Though the nature of the survey format inherently limits Orth’s ability to communicate her extensive knowledge of the subject, in many cases her few pages of text collect essential information and provide new interpretations of manuscripts. Many manuscripts that Orth documents are well known to specialists of the period, but have never been so thoroughly catalogued as here. François I’s three volumes of François Demoulins’s Les Commentaires de la Guerre de Gallique,illuminated early in the king’s reign by Godefroy le Batave and Jean Clouet are a prime example (nos. 3-5). Materially and aesthetically impressive, they also attest to a political context in France in which the king stood to inherit the imperial crown of the Holy Roman Empire following the death of Emperor Maximilian I. Orth’s expertise on the work of Le Batave is evident here and in several other entries, and she completes the essential work of synthesizing previous scholarship while also advancing comparisons to other contemporary manuscripts, woodcuts, and printed books. At the other end of the century, for the stunning Book of Hours owned by Queen Catherine de Médicis (no. 100), Orth highlights the book’s role as a tool of dynastic memory for the royal family and also examines in detail the artistic context of the manuscripts many portrait miniatures, executed by such luminaries as Corneille de Lyon and Nicholas Hilliard, among many more by the workshop of François Clouet.

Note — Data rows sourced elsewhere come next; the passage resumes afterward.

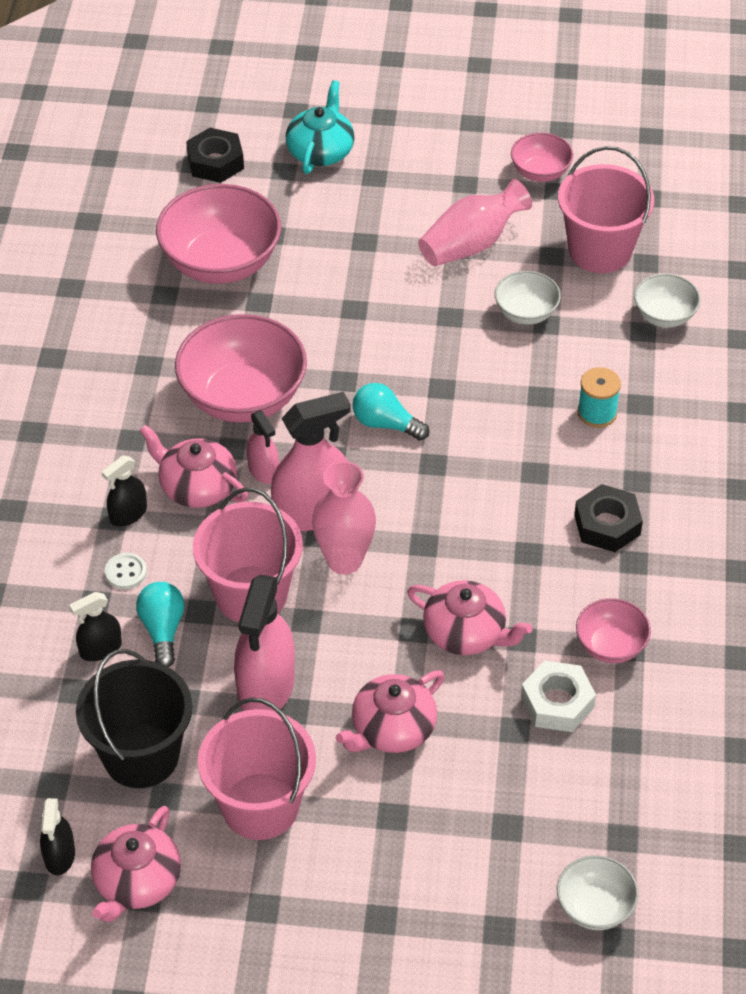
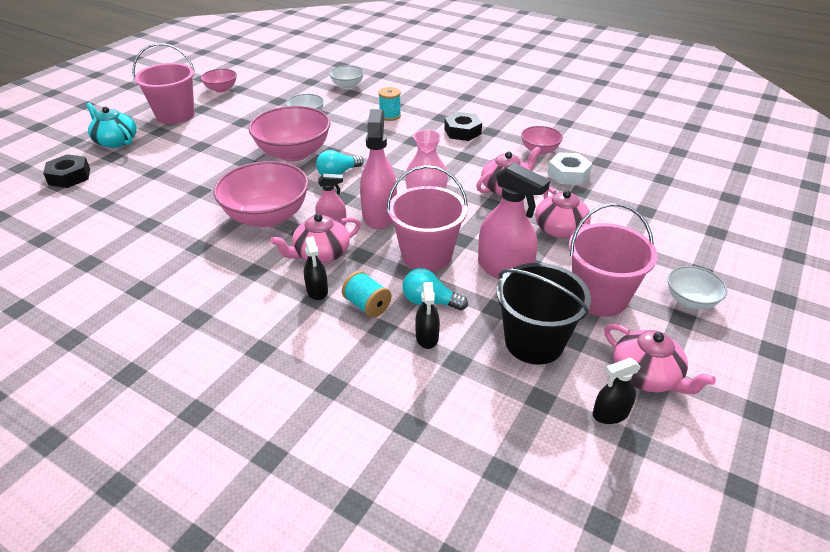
camera: 65 degrees left, 10 degrees down
black spray bottle [40,798,75,875] -> black spray bottle turned 135 degrees clockwise [593,358,641,424]
white button [105,553,147,589] -> turquoise spool [342,271,391,318]
pink bowl [156,184,281,284] -> pink bowl moved to [249,106,331,162]
pink vase [418,179,532,266] -> none
white bowl [557,855,639,930] -> white bowl moved to [668,266,727,310]
pink bucket [558,146,654,273] -> pink bucket moved to [132,43,195,124]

These two volumes, extensively illustrated with more than three hundred black and white figures, include many supplemental images of comparative works, plus fifty-five large-scale color plates. Orth’s careful consideration and cataloguing of frames and borders throughout the entries ensure that when manuscript pages are reproduced, they appear in their entirety and without cropping. One of this study’s great contributions to the future of the field is to contextualize each image within a larger matrix of many different media – manuscript illumination must be considered in relation to print culture, drawings produced at court, and tapestry and stained glass designs. Both the entries and illustrations emphasize the multifaceted interrelationships between patrons, dedicatees, artists, and media. To this end, Orth includes a wealth of helpful reference material that includes biographies of artists, scribes, authors, translators, patrons, and dedicatees. The study also appends a glossary of specialized terminology and indices of iconography, book types, and provenance.
Any scholar of French visual culture in the sixteenth century will reference this study with great frequency. These volumes address an extremely understudied topic, and will promote a wide variety of new explorations, particularly including artistic milieux outside the royal circle and Paris. As the culmination of Myra Orth’s body of perceptive, incisive, and thorough work on sixteenth-century French manuscript illumination, this study is an invaluable addition to our understanding of the early modern book and its vital cultural context.